The well-known “Thomas Slag” which is in demand as a fertilizer on account of its phosphorus content is the by-product of the basic-lined converter.
An idea of what the invention of the Bessemer process meant to railroad development alone may be gained by studying for a moment Table No. 1. Wrought iron was our first material for rails, but, being very soft, it did not give long service. But a short time was required for Bessemer steel to displace it for rails when steel became available. The greater uniformity, strength and hardness of the alloy gave such excellent wearing properties that few rails of iron were laid after the year 1880.

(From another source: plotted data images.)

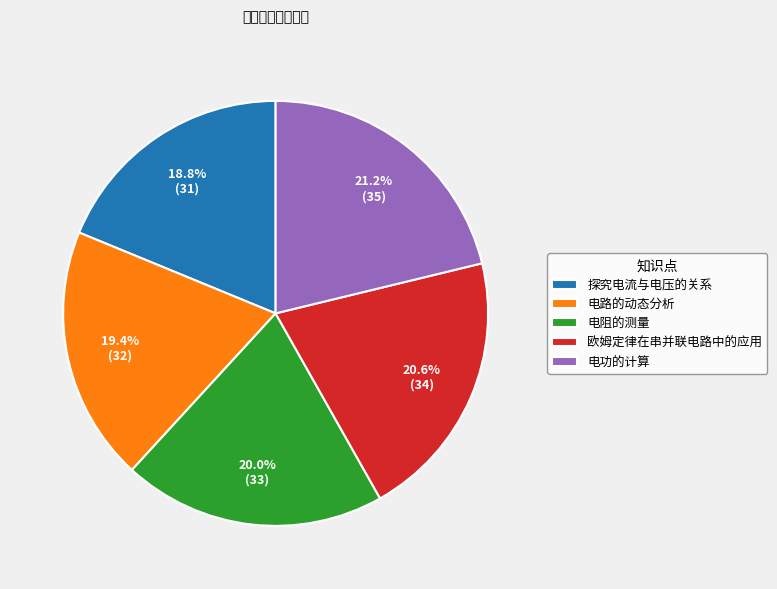

Is 电路的动态分析 the majority of the pie?

No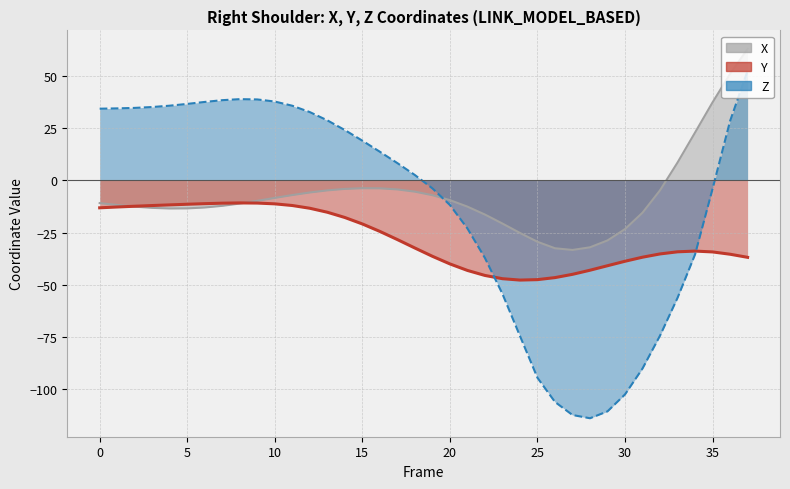

At 24, list the series in order from largest to smallest.

X, Y, Z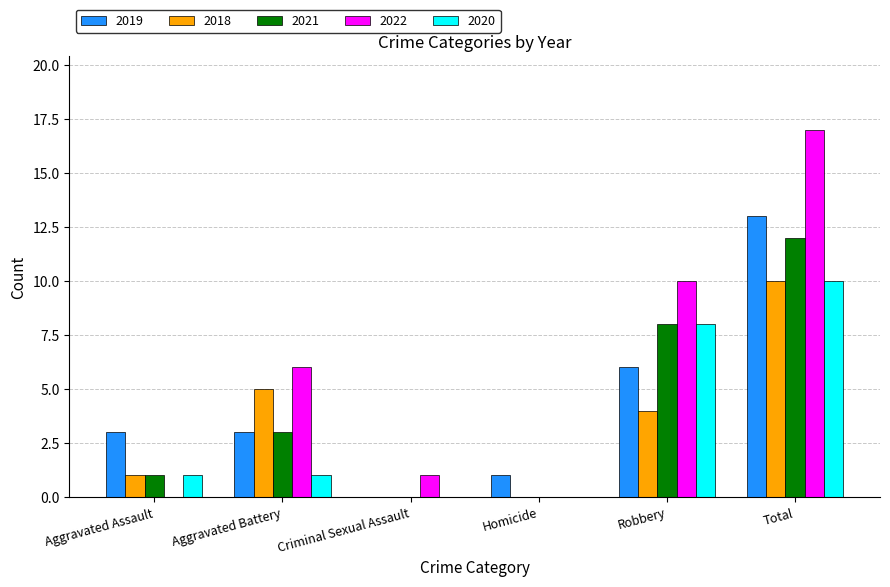

Is the value of 2021 at Aggravated Battery greater than the value of 2022 at Robbery?

No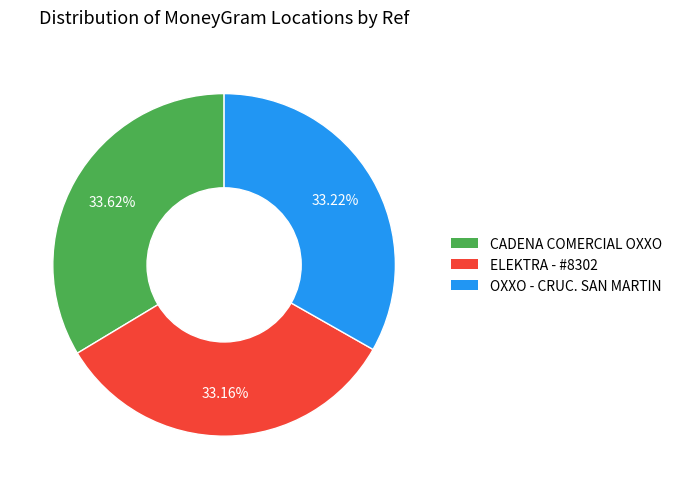

How many segments does this pie chart have?

3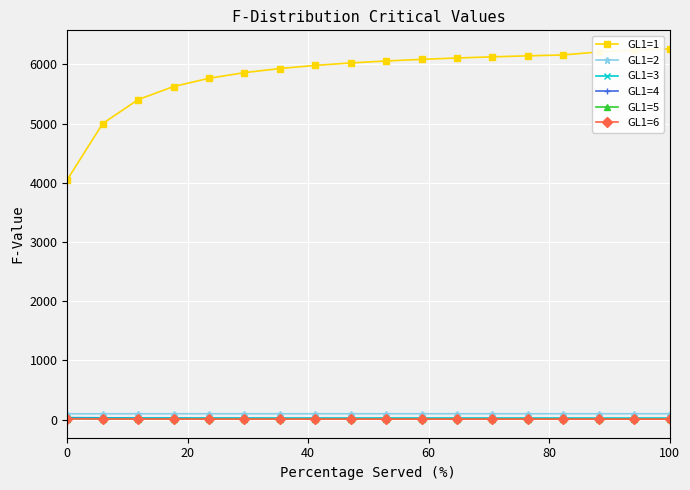

What is the greatest value displayed?

6260.6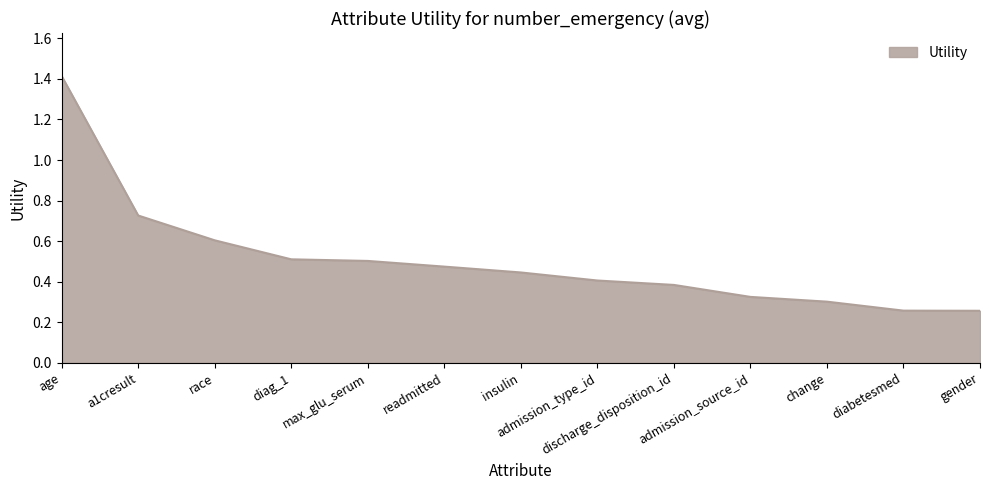

What is the maximum value shown in the chart?

1.4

During recent years rails have been made of greater and greater strength and hardness to keep pace with the fast increasing weight, speed and frequency of railroad trains, steel being susceptible to much modification of properties.
Now it appears that Bessemer steel is giving way to other products which show even superior properties.
What happened in the railroad world to a great extent has happened elsewhere, as the figures of Table No. 2 show. They are a barometer which indicates what has been our industrial development and our advance in civilization.